US Federal News Bureau
Written by: CDO Magazine Bureau
Updated 6:01 PM UTC, Fri August 29, 2025
Source: NASA
The National Aeronautics and Space Administration (NASA) and IBM have unveiled Surya, the most advanced open-source foundation model to date for interpreting high-resolution solar data and predicting space weather.
Trained on nine years of imagery from NASA’s Solar Dynamics Observatory, Surya is designed to forecast solar flares and other space weather events that can disrupt satellites, navigation, power grids, and astronaut safety.
“By developing a foundation model trained on NASA’s heliophysics data, we’re making it easier to analyze the Sun’s complexities with unprecedented speed and precision. This empowers broader understanding of how solar activity impacts critical systems we all rely on,” Kevin Murphy, NASA’s Chief Science Data Officer, said.
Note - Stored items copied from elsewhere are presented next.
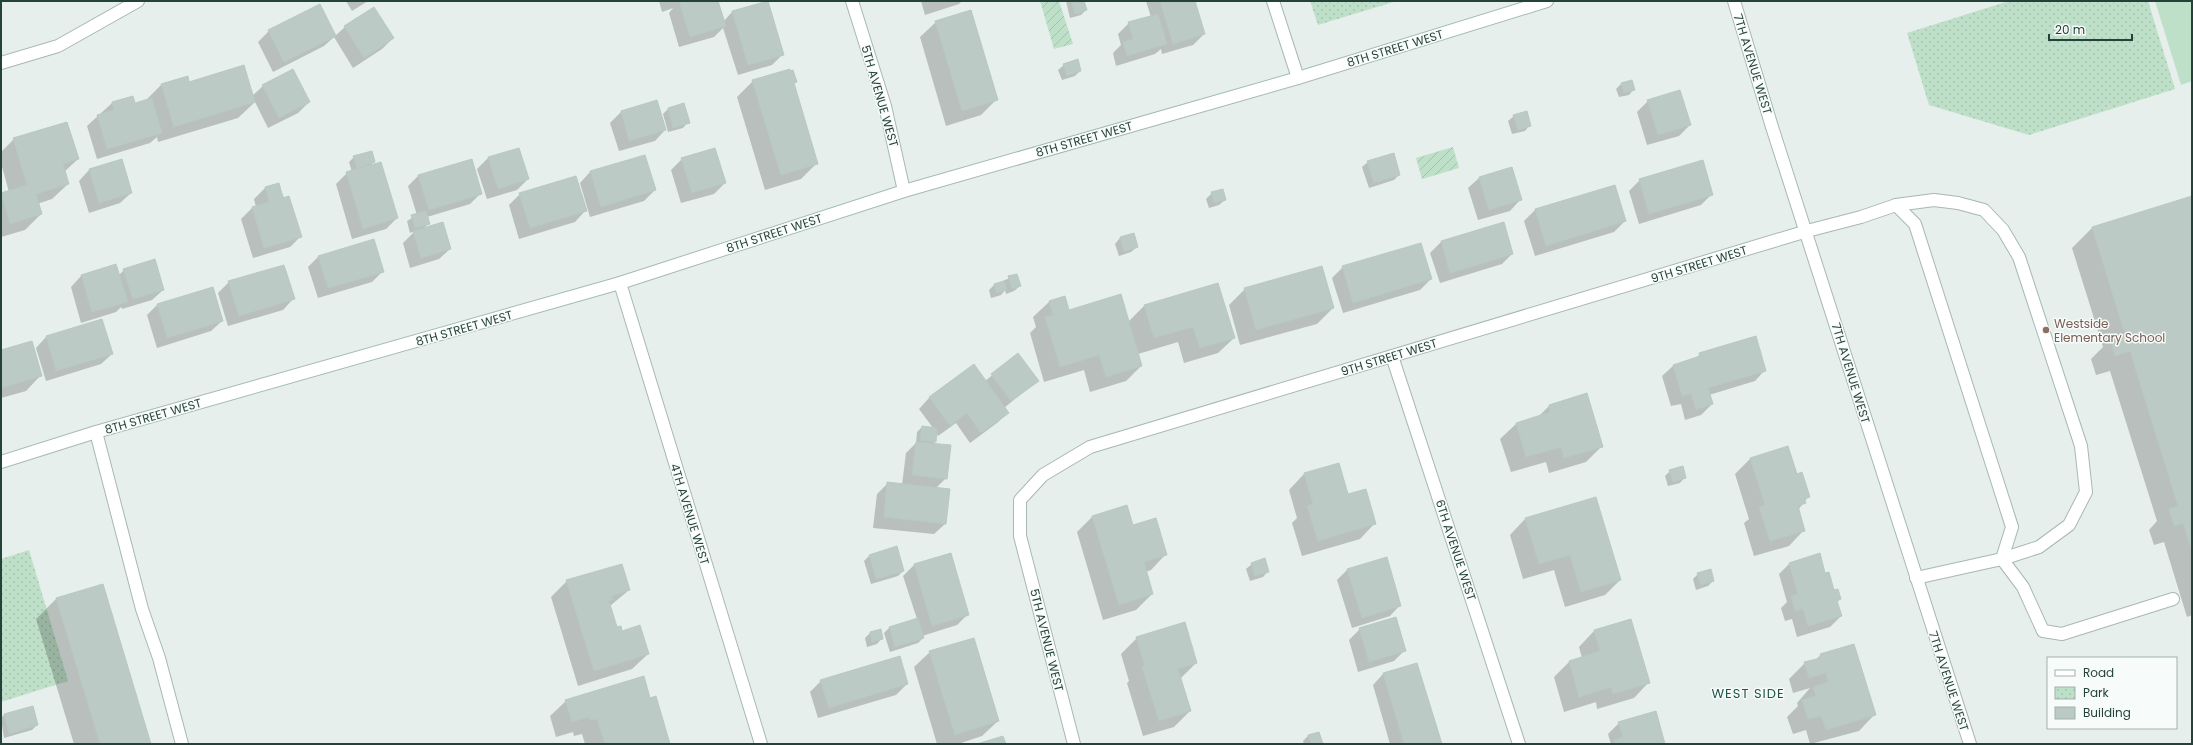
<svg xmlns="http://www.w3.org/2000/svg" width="2193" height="745" font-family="Poppins,sans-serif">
<defs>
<pattern id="park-dots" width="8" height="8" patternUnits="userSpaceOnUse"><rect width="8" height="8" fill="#bfe0c8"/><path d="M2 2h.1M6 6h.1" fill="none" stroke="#a4c1ad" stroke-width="1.8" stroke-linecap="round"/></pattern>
<pattern id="garden-furrows" width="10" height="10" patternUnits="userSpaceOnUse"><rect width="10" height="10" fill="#bfe0c8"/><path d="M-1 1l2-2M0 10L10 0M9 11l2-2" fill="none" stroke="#a4c1ad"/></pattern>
</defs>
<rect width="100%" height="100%" fill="#e6efeb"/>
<g fill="url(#park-dots)">
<polygon points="1310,1 1397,1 1318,25"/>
<polygon points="2009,1 2148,1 2175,89 2029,135 1929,105 1907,33"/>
<polygon points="29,550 68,681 1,702 1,559"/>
</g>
<g fill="url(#garden-furrows)">
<polygon points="1040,1 1059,1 1073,44 1054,49"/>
<polygon points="1453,147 1459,168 1422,179 1416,158"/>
</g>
<polygon fill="#bfe0c8" points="2155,1 2192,1 2192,81 2181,85"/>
<g fill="#0003">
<polygon points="346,1 368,1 352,11"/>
<polygon points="659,1 717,1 723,22 732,12 767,2 783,54 772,65 738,75 723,28 714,37 679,47 669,13 673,8 662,12"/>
<polygon points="921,1 962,1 959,4 925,15"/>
<polygon points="1066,1 1083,1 1086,10 1081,15 1070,18"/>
<polygon points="1146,1 1194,1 1204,34 1193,45 1162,54 1161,49 1155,54 1116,66 1113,53 1121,45 1118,34 1129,23 1151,17"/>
<polygon points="936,22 997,99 981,115 946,126 920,37"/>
<polygon points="345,27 393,38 382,49 353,68 334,37 324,46 273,72 258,42 269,31 335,36"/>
<polygon points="1064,65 1080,71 1075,76 1062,80 1058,70"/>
<polygon points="753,81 796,82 793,85 817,163 801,179 765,190 737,97"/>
<polygon points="189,83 252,96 263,86 309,102 298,113 268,128 255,102 238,118 158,142 157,137 150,143 97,159 87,126 112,103 132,97 134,104 146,100 161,85"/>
<polygon points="1621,84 1634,89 1629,95 1619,97 1616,89"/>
<polygon points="1648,101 1690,125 1679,136 1647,145 1637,112"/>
<polygon points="657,102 665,130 655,141 619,151 610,123 621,112"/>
<polygon points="683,104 688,122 683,128 668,132 663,114 668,109"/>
<polygon points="1514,116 1530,125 1525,131 1512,134 1508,121"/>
<polygon points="14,139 78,159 64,172 68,184 52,199 37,204 41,214 25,230 1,237 1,194 9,192 1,163 1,152"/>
<polygon points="519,149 528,179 517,190 487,199 477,169 488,158"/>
<polygon points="354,157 374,162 370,166 397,218 386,229 352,239 336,184 347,173 352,172 349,162"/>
<polygon points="682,159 725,183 714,194 681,203 671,170"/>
<polygon points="1368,162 1399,175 1394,180 1369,188 1362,167"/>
<polygon points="89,170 131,193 120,203 89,213 79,181"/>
<polygon points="590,172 655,190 644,201 590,217 580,183"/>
<polygon points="419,175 481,193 470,204 427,217 429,223 423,229 450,249 439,259 410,268 403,243 415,231 410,233 407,221 417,215 408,186"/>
<polygon points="1479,178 1520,200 1510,211 1478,220 1468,188"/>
<polygon points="1640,180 1712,194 1701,205 1639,224 1629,191"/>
<polygon points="278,184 301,236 290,247 253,258 241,219 252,208 256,207 254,199 265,188"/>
<polygon points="1615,186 1625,221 1614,232 1535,256 1524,221 1535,210"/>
<polygon points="1212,193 1225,200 1219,205 1209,208 1206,199"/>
<polygon points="520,194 585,211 575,222 519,239 509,205"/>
<polygon points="2192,197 2192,615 2187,617 2164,542 2154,545 2149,530 2157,521 2110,371 2096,375 2091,359 2103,347 2072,248 2092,228"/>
<polygon points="1503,223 1512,254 1502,264 1440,283 1430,253 1441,242"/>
<polygon points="1120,238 1137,247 1131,252 1119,256 1115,244"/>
<polygon points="319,256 383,271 372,282 318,298 308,267"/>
<polygon points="1343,267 1431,279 1420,290 1343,313 1332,278"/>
<polygon points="124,270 163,290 152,300 122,309 121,307 116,312 81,323 71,287 81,276 119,275"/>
<polygon points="1016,275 1020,286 1014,291 1006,294 1005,290 1001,295 991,298 989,290 994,285"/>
<polygon points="229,282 293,299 283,310 228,326 218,293"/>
<polygon points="1245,289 1333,308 1317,324 1240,345 1229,305"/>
<polygon points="1064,297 1068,311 1128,322 1144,306 1234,338 1218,353 1184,363 1178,342 1138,354 1141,366 1126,381 1090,392 1084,370 1044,382 1030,333 1036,327 1033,317 1049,302"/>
<polygon points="157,305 222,321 211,331 157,348 147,315"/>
<polygon points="46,337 112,354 101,364 46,381 36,348"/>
<polygon points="1,351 41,375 26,391 1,398"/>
<polygon points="1700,354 1765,370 1755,381 1709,395 1712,404 1701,415 1685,420 1681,404 1671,406 1662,376 1673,366 1695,359"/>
<polygon points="1018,355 1037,381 1004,408 1008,413 997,423 970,443 956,423 938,436 936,432 935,442 932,444 946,478 936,488 945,524 934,534 873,528 877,494 888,483 902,485 906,453 916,443 917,432 922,427 933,428 919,409 929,398 973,366 985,381"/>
<polygon points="1587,395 1602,446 1586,462 1549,473 1546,462 1511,472 1500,439 1516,424 1538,417 1549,406"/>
<polygon points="1751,458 1796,475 1808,497 1798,510 1804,530 1789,546 1754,556 1744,523 1749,519 1735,474"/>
<polygon points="1670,471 1685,477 1680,483 1668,486 1665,476"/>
<polygon points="1304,474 1348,495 1375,523 1360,539 1302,556 1292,523 1297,518 1289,490"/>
<polygon points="1092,517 1132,526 1166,554 1151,570 1145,572 1152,594 1136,610 1103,620 1077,532"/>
<polygon points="1525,519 1620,580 1605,595 1565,607 1554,570 1523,579 1510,535"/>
<polygon points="869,556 903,571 898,576 871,584 864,561"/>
<polygon points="1252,564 1268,571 1263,577 1250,581 1246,569"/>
<polygon points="1789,564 1825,574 1840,599 1837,602 1841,616 1830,627 1797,637 1792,619 1785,621 1781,608 1787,602 1779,574"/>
<polygon points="914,565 968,614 957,625 922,636 923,638 918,643 890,652 884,633 890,627 917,619 903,576"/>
<polygon points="1348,569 1400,605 1390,616 1352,628 1337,580"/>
<polygon points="1698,574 1713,581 1708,586 1696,590 1693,579"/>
<polygon points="567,581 629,590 610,606 617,629 648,654 632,669 578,686 551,597"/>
<polygon points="102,585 150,744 74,744 36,619 56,599"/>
<polygon points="1630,620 1649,682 1634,698 1597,709 1596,702 1564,712 1554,677 1569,662 1582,658 1579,647 1594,631"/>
<polygon points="1360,629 1405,650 1394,661 1358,672 1349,640"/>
<polygon points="880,630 882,638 877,644 867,647 865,638 870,633"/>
<polygon points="1137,638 1196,663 1180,679 1190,711 1174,727 1143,736 1127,683 1129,681 1121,654"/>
<polygon points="930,652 998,721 982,736 958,744 937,744 914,667"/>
<polygon points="1821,655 1874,715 1859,731 1810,744 1806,730 1793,734 1787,717 1798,706 1797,703 1810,688 1793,693 1789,679 1805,663 1815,660"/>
<polygon points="1383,674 1441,744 1390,744 1373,685"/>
<polygon points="821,681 907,684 896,695 818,718 810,692"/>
<polygon points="650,699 669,744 585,744 582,734 574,736 573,732 556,737 550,716 566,701"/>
<polygon points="32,707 37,725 32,730 4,738 1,718 4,715"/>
<polygon points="1619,723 1664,744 1611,744 1608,734"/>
<polygon points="1319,733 1322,744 1304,744 1303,741 1308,736"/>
</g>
<g fill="#bbcac4" stroke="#b8c9c2">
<polygon points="679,1 718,1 726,26 690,37"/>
<polygon points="768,1 784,55 748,65 732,11"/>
<polygon points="1071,1 1084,1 1087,10 1075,14"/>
<polygon points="1160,1 1195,1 1205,34 1173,44"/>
<polygon points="320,4 336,36 284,62 268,30"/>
<polygon points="374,7 394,38 364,58 344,26"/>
<polygon points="971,10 998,100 962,111 935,21"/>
<polygon points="1158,14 1167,44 1127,56 1123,42 1133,39 1128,22"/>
<polygon points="1078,59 1081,71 1067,76 1063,64"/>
<polygon points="244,65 255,102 174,127 161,84 188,76 189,82"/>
<polygon points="293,69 310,102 279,118 262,85"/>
<polygon points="790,69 790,71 793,70 797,82 794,83 818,164 781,175 752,80"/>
<polygon points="1632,80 1635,90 1624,93 1621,83"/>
<polygon points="1680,90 1691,125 1658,135 1647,100"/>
<polygon points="133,96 135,103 152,98 162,133 107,149 97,115 114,110 112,102"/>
<polygon points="657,100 666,130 629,141 621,111"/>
<polygon points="684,103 690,123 673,128 668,108"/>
<polygon points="1527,111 1531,126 1518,130 1513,115"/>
<polygon points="67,122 79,159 63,164 69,184 36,194 42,214 10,224 1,193 27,185 13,138"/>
<polygon points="519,148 529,179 498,189 488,157"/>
<polygon points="715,148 726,183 692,193 681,158"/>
<polygon points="372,151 375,162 357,168 353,156"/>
<polygon points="1394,153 1400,175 1374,183 1367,161"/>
<polygon points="645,155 656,190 601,207 590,171"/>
<polygon points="122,159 132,193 99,203 89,169"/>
<polygon points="472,159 482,194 429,210 418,175"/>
<polygon points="1703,160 1713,195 1649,214 1639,179"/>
<polygon points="381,162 398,218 363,229 346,172"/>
<polygon points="1512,167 1522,200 1489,210 1479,177"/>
<polygon points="576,176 587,211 530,228 519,193"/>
<polygon points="279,183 283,198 289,196 302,237 264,248 252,207 269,202 265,187"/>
<polygon points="1615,185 1626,221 1546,246 1535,209"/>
<polygon points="1223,189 1226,200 1214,203 1211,192"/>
<polygon points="2192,196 2192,551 2183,523 2174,526 2169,509 2178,506 2130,351 2115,356 2110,339 2125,334 2092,227"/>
<polygon points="426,211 430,224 415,228 411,215"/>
<polygon points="443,222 451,249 421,258 413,231"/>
<polygon points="1504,222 1513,254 1450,273 1441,241"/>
<polygon points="1134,233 1138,247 1124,252 1120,237"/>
<polygon points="374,239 384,272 328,288 318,256"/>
<polygon points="1421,243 1432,279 1353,303 1342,266"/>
<polygon points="155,259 164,290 133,299 123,269"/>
<polygon points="116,264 128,302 92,312 81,275"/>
<polygon points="284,265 295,299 239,316 228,281"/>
<polygon points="1322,266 1334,308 1256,330 1244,288"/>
<polygon points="1017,274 1021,286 1012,289 1008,276"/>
<polygon points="1004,281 1007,290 996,293 994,284"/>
<polygon points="1218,283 1235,338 1200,348 1193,327 1154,338 1144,305"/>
<polygon points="213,287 223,321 167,338 157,304"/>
<polygon points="1121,294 1142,366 1106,377 1099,355 1060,367 1045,317 1053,315 1049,301 1065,296 1069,310"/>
<polygon points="102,319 113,354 56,371 46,336"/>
<polygon points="1756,336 1766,371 1708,388 1713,404 1696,410 1691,393 1682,396 1673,365 1700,356 1699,353"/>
<polygon points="32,341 42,376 1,388 1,350"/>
<polygon points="1018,353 1039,381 1011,401 991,374"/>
<polygon points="974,364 1009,413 981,433 967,413 950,426 929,397"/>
<polygon points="1587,393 1603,447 1564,458 1561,447 1526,457 1516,423 1550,412 1549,405"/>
<polygon points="922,426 937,428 936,442 920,440"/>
<polygon points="916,442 951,445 947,479 912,475"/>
<polygon points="1788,446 1797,474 1802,472 1810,497 1804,499 1806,503 1798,506 1805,531 1770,541 1759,507 1765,505 1750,458"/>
<polygon points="1339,463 1348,494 1366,489 1376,524 1318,541 1307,506 1313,504 1304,473"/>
<polygon points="1683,466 1686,478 1673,482 1669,470"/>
<polygon points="887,482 950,489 946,524 884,517"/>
<polygon points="1596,497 1621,580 1581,592 1570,555 1539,564 1525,518"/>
<polygon points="1127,505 1133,525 1156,518 1167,555 1144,562 1153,594 1119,605 1092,516"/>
<polygon points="897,546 904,571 876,579 869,555"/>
<polygon points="951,553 969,615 932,626 914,564"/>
<polygon points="1820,553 1825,573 1829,572 1834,590 1838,589 1841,599 1837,601 1842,616 1808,626 1803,609 1795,611 1791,596 1798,594 1789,563"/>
<polygon points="1387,557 1401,606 1362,618 1347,569"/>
<polygon points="1265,558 1269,572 1255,576 1251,563"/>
<polygon points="622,564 630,590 611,596 613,600 609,601 617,627 621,626 622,631 640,625 649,654 594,671 566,580"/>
<polygon points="1711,569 1714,581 1701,585 1697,573"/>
<polygon points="103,584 151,744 100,744 56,598"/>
<polygon points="1396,617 1406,651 1369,662 1359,628"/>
<polygon points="918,618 924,638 895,647 889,627"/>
<polygon points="1631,619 1650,683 1613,694 1611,687 1579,697 1569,661 1600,651 1594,630"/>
<polygon points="1185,622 1197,663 1178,669 1191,711 1159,721 1142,667 1145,666 1136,637"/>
<polygon points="881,629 883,639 872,642 870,632"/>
<polygon points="974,638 999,721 955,735 929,651"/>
<polygon points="1854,644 1876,715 1826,730 1821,716 1808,719 1802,700 1816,696 1813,687 1828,682 1826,673 1809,678 1804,662 1821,658 1820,654"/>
<polygon points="900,656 908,684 829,708 820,680"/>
<polygon points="1417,663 1442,744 1404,744 1383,673"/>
<polygon points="644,676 650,698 656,696 670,744 605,744 597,719 590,720 589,717 572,722 565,700"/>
<polygon points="33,706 38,725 9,734 4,714"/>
<polygon points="1656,711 1665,744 1615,744 1614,740 1623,737 1618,722"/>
<polygon points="1319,732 1323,744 1311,744 1308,735"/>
<polygon points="1003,736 1006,744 977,744"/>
</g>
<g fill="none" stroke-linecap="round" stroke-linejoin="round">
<g stroke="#a8b8b2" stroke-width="14">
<g id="lane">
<polyline points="1896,205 1934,200 1958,203 1984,210 2003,230 2019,257 2081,446 2086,492 2069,525 2039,547 2002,559 1916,578"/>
<polyline points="1807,231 1861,217 1896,205 1915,224 2012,527 2002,559"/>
<polyline points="96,432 142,609 159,658 182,744"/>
<polyline points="2002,559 2023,587 2043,631 2062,634 2173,599"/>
</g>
</g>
<g stroke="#a8b8b2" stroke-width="14">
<g id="street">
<polyline points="852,1 885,106 904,191"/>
<polyline points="1273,1 1298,78"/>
<polyline points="1734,1 1772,127 1970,744"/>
<polyline points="1,63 58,46 138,1"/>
<polyline points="620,283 761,744"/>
<polyline points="1392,356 1519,744"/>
<polyline points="1074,744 1020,536 1020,500 1043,475 1090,447 1807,231"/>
</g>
</g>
<g stroke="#a4bbb3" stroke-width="14">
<polyline id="secondary" points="1,462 96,432 620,283 904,191 1298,78 1547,1"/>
</g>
<use href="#lane" stroke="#fff" stroke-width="12"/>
<use href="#street" stroke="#fff" stroke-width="12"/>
<use href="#secondary" stroke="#fff" stroke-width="12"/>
</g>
<circle fill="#8d6e63" stroke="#f7fbf9" stroke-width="1.5" cx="2046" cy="330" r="4"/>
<g text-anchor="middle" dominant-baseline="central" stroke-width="3" stroke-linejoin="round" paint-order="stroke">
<g font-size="12" fill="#24423a" stroke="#f7fbf9">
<text transform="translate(1395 48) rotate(-17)">8TH STREET WEST</text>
<text transform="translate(1753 64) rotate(73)">7TH AVENUE WEST</text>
<text transform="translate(880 96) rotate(74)">5TH AVENUE WEST</text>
<text transform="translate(1084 139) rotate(-16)">8TH STREET WEST</text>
<text transform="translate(774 233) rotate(-18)">8TH STREET WEST</text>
<text transform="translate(1699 264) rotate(-17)">9TH STREET WEST</text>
<text transform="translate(464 328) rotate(-16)">8TH STREET WEST</text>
<text transform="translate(1389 357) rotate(-17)">9TH STREET WEST</text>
<text transform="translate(1851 373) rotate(73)">7TH AVENUE WEST</text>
<text transform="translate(153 416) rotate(-16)">8TH STREET WEST</text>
<text transform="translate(690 514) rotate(73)">4TH AVENUE WEST</text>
<text transform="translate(1456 550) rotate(72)">6TH AVENUE WEST</text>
<text transform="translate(1047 640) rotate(76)">5TH AVENUE WEST</text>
<text transform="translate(1949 681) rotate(72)">7TH AVENUE WEST</text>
</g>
<g font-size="12" fill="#785e54" stroke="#f7fbf9" text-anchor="start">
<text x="2054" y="323">Westside<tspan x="2054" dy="14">Elementary School</tspan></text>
</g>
<g font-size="13" letter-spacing="1" fill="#1f5548" stroke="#f7fbf9">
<text x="1748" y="693">WEST SIDE</text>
</g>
</g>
<rect width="2193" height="745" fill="none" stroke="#24423a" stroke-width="4"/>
<rect x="2047" y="657" width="130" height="72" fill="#f7fbf9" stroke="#a3b1ad"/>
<rect x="2055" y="670" width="20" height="6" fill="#ffffff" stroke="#a3b1ad"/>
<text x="2083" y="677" font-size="12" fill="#24423a">Road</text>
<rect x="2055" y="687" width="20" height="12" fill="url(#park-dots)" stroke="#a3b1ad"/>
<text x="2083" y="697" font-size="12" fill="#24423a">Park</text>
<rect x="2055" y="707" width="20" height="12" fill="#bbcac4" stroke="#a3b1ad"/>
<text x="2083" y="717" font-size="12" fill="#24423a">Building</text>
<path d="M2049 34v6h83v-6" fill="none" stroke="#24423a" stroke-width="2"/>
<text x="2055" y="34" font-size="12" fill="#24423a" stroke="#f7fbf9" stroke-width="3" paint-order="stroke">20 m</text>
</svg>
Traditional space weather forecasts have been limited by incomplete solar observations. Surya overcomes these challenges with unprecedented resolution, improving solar flare classification accuracy by 16 percent and, for the first time, visually predicting where flares may occur up to two hours in advance.
Released on Hugging Face, Surya will be openly available for researchers worldwide, extending NASA’s mission to advance data-driven science and safeguard technologies essential to modern life.